Understanding DHC’s beauty philosophy

Are you ‘flawsome’? 

Wondering what that is? Read on to know more…

Over the decades, we’ve been brainwashed by brands and television and publications to believe that beauty looks a certain way, a certain colour, a certain size and is absolute perfection. Today, we know better.

At the core of DHC’s beauty philosophy is the ancient Japanese concept of wabi-sabi, according to which each one of us is ‘perfectly imperfect’. But what does this really mean? 

Wabi sabi, in short, is accepting things as they are, knowing that even imperfect things are perfect and beautiful in their own way. The idea is to embrace one’s imperfections and find beauty in every aspect of imperfection in nature and our lives. 

In fact, the Japanese also have an art form known as kintsugi that in a way defines what ‘perfectly imperfect’ stands for. This consists of fixing broken pottery pieces back together with lacquer mixed with powdered gold or silver to signify not only the embracing, but the celebration of flaws and imperfections. 

Another example today is the concept of painting a mother’s stretch marks with gold paint to celebrate the miracle of childbirth and ‘earning one’s stripes’, rather than trying to cover these up.

There are so many more examples of wabi-sabi and ‘perfectly imperfect’ around us, we only have to look carefully to realise it. How about that uneven ceramic bowl you made at a pottery class? Now think about that versus a perfectly-glazed store-bought one, which one would you appreciate more?

Similarly, the wrinkles on a comfortable linen shirt, an aged wooden dresser or bookshelf, dried flowers in a book, your much-loved scuffed pair of shoes, cherished findings from a flea market, your favourite mug that is slightly chipped, your signature homemade cookies that are misshapen over packaged ones. Wabi-sabi is all around us.

But what has this got to do with beauty and skincare, you ask? This philosophy teaches us that there is beauty in imperfection and our imperfections and flaws are what make us extraordinary. DHC, as a company, aims to celebrate these imperfections and what makes each one unique.

Today, beauty magazines around the world run editorials with models flaunting their freckles, acne, gap teeth and more.
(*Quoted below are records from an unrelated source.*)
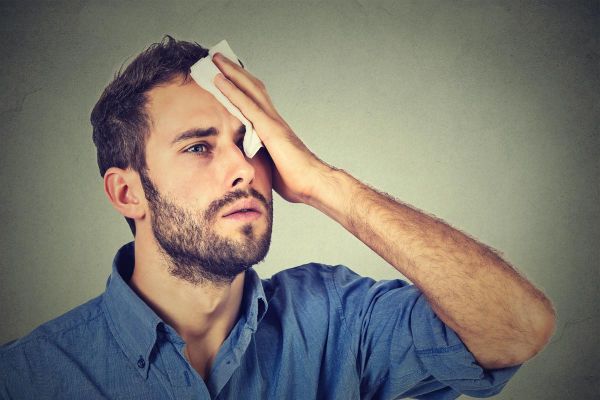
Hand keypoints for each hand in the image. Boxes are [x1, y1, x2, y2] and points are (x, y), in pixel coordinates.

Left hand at [212, 53, 331, 203]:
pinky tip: (219, 81)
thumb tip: (246, 161)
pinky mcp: (270, 129)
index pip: (255, 99)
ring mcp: (272, 122)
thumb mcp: (271, 166)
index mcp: (274, 127)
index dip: (241, 85)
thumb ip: (259, 157)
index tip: (227, 74)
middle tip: (217, 56)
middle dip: (235, 71)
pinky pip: (247, 105)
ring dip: (231, 72)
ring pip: (249, 89)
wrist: (313, 184)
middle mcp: (274, 119)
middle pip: (252, 86)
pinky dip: (232, 91)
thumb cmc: (295, 180)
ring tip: (215, 59)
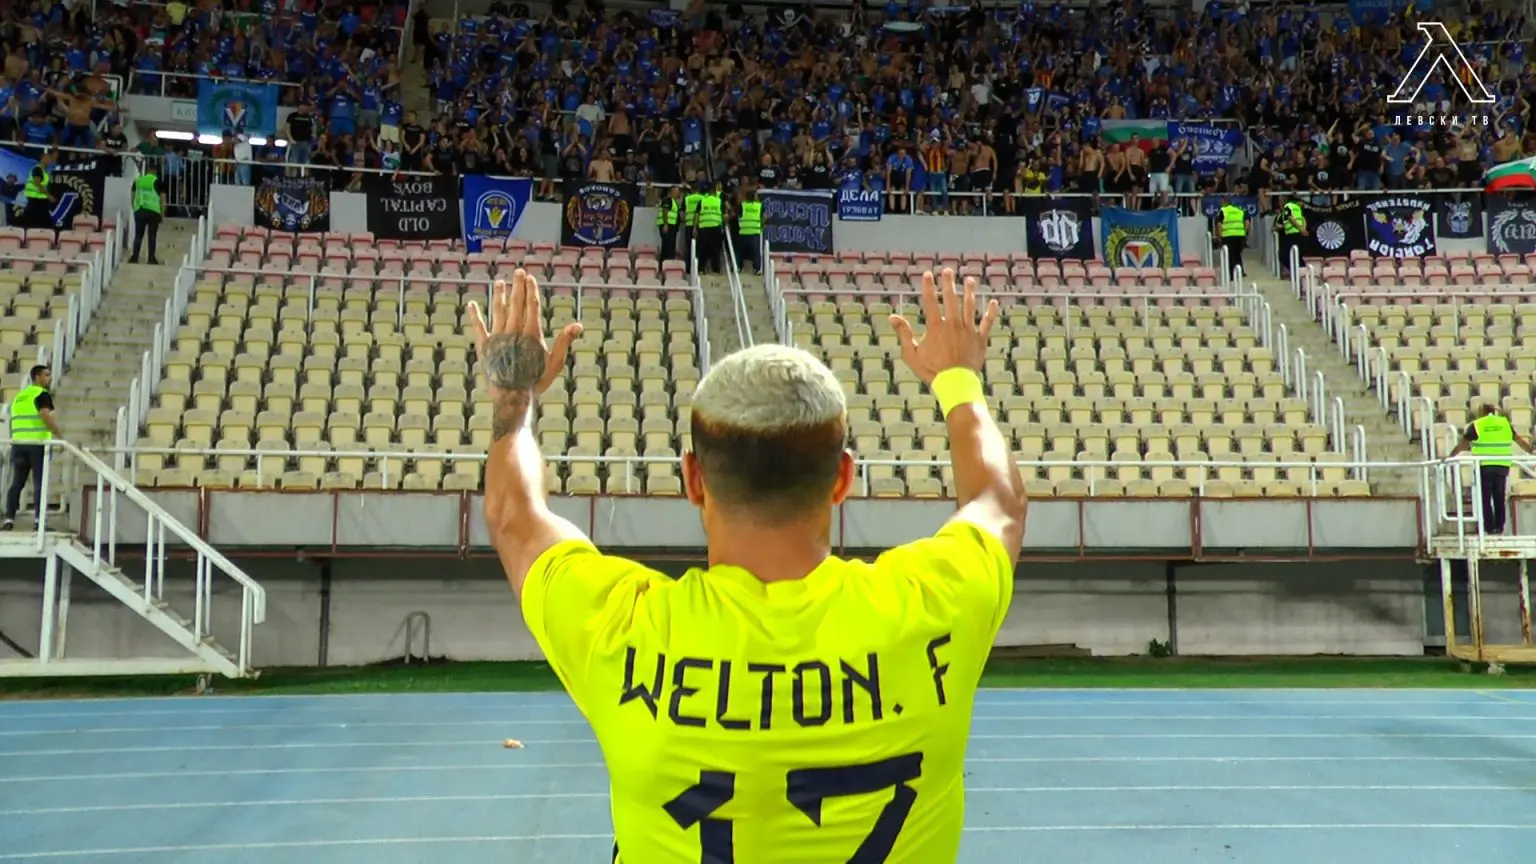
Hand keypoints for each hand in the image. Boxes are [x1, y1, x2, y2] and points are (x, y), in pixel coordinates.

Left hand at [467, 270, 581, 397]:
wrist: (512, 396)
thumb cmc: (536, 381)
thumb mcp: (554, 363)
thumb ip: (564, 341)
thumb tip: (577, 325)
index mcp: (531, 333)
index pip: (531, 306)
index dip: (531, 291)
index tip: (530, 279)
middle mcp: (514, 331)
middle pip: (516, 303)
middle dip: (518, 286)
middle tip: (518, 271)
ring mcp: (498, 337)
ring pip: (498, 310)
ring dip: (499, 295)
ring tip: (500, 283)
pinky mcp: (485, 346)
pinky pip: (479, 327)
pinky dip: (475, 315)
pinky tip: (472, 305)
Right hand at [889, 268, 997, 384]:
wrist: (955, 384)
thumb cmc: (931, 371)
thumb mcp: (911, 354)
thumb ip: (904, 333)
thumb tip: (892, 317)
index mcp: (936, 327)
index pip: (930, 301)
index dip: (928, 286)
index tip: (927, 274)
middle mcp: (953, 325)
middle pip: (950, 299)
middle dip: (948, 283)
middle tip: (947, 270)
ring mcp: (968, 331)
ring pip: (970, 306)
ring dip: (969, 292)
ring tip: (969, 280)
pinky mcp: (980, 340)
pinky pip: (987, 323)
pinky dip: (991, 313)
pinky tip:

Designers are choosing ‘normal-looking’ models and supermodels with so-called ‘imperfections’ to walk the ramp wearing their designs, be it Winnie Harlow who is a spokesperson for vitiligo, and plus-size model Ashley Graham who is promoting the importance of normalising all body types. Beauty is no longer defined by a specific body size, colour, shape or gender.

Wabi-sabi suggests that chasing perfection in our lives is an illusion and there are things we can’t change and we should instead, accept these with all our heart. Acceptance allows you to go beyond physical imperfections or differences and can in fact, be the key to a happier existence. This truly makes us ‘flawsome’ – that is, aware of our flaws but with the knowledge that we’re awesome regardless!

As the famous Canadian singer-songwriter and novelist Leonard Cohen once said, “There is a crack in everything, that’s how the light gets in.”